Knowing how to figure out the plenum space dimension is an essential part of successfully completing the ARE Building Section Vignette. This vignette is fairly straightforward and really only has 1 correct solution. Where candidates typically get into trouble is when it comes to figuring out the minimum plenum space between the ceiling and the floor slab above. If you’re not able to properly size your plenum space, it will usually result in a failed ARE exam score so it’s essential that candidates understand this issue.
What Is The Plenum Space?
The plenum space, as it applies to the building section vignette, refers to the space used for mechanical and structural systems above the ceiling but below the floor above. Enough space must be given in the plenum so that ducts can properly run throughout a building without conflicting with structural members or even other mechanical components.
Since the CDS vignette requires you to draw the most efficient building section possible given the program requirements, the extra space in the plenum must be kept to a minimum. What causes a lot of people to fail this ARE exam is the fact that they draw the plenum dimension at the section cut line. While you should always draw what is being cut through in that specific section, you still must leave proper space to accommodate the worst case scenario on each floor.
To be safe, many candidates often leave too much space for the plenum and this will certainly count against them too. NCARB wants candidates to provide the most efficient solution, meaning that it will count against you if you leave too much space where it’s not needed.
In order to provide the correct plenum dimension on the building section vignette, you must figure out the worst case scenario on each given floor. You will need to take into account both joist depth as well as the depth of the duct. This is commonly referred to on the ARE Forum as the “Joist/Duct Combo”.
Your goal when trying to solve this ARE vignette is to figure out the maximum joist/duct combo for each area and leave enough space to satisfy this dimension. What you’ll want to do is carefully examine the background floor plans and determine what the maximum joist duct combo is by adding the depths of the 2 elements together.

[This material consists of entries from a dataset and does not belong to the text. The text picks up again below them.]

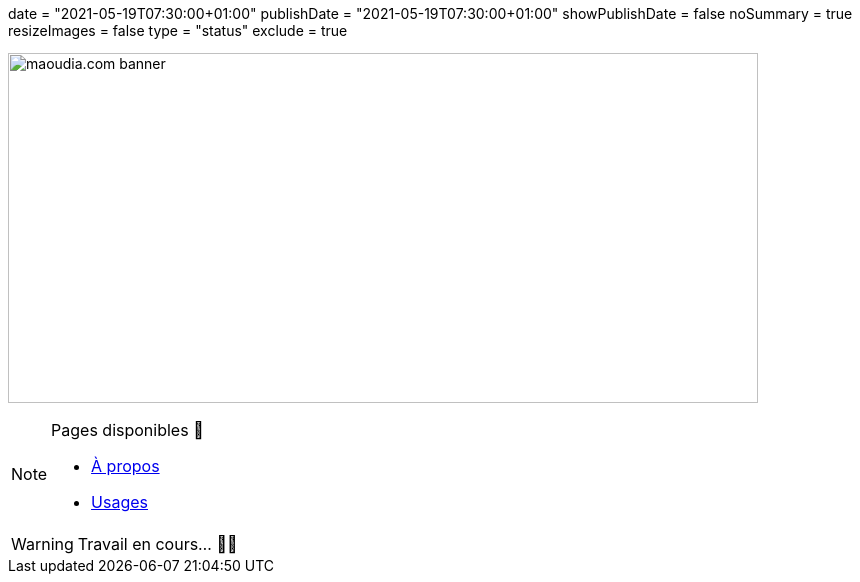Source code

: +++
date = "2021-05-19T07:30:00+01:00"
publishDate = "2021-05-19T07:30:00+01:00"
showPublishDate = false
noSummary = true
resizeImages = false
type = "status"
exclude = true
+++

image:/images/banners/banner-700x350.webp[maoudia.com banner, 750, 350]

.Pages disponibles 🔗
[NOTE]
====
* link:https://www.maoudia.com/fr/about/[À propos] 

* link:https://www.maoudia.com/fr/uses/[Usages]
====

[WARNING]
====
Travail en cours… 👨‍💻
====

For example, say that you have an area with 24″ deep joists and 12″ deep ducts on the first floor but closer to the mechanical chase you have 18″ deep joists with 24″ deep ducts. Since the second joist/duct combination is larger (42″ is greater than 36″), you will need to provide that much space above your ceiling, regardless of where the section is cut.
The part that confuses many ARE candidates is the fact that you are providing a dimension that is usually not shown where the section is cut. Since your goal is to draw a building section, make sure that you draw the proper size of both the joists and the ducts where the section cut line is. The key to the whole plenum space issue is to leave the appropriate space even if what you’re cutting through is not as big as the plenum.
In addition to the plenum space, you will also need to accommodate the size of the light fixtures. This dimension is given to you in the program so make sure that you add on this additional dimension the maximum joist/duct combo in each situation. Remember, you will probably have to calculate the joist/duct combo 3 times (first floor, second floor, double-height space) depending on the floor plans. Fortunately, you will not be asked to draw the light fixtures in your section but you are responsible for leaving proper space for them.
The issue of the plenum dimension is highly debated on the ARE Forum because it’s such a critical portion of the ARE construction documents vignette. The plenum refers to the area between the ceiling and the bottom of the floor or roof above. Included in this space needs to be room for lights, ducts, and joists. By figuring out the worst case scenario, you can properly leave the minimum amount of space to satisfy all of the requirements.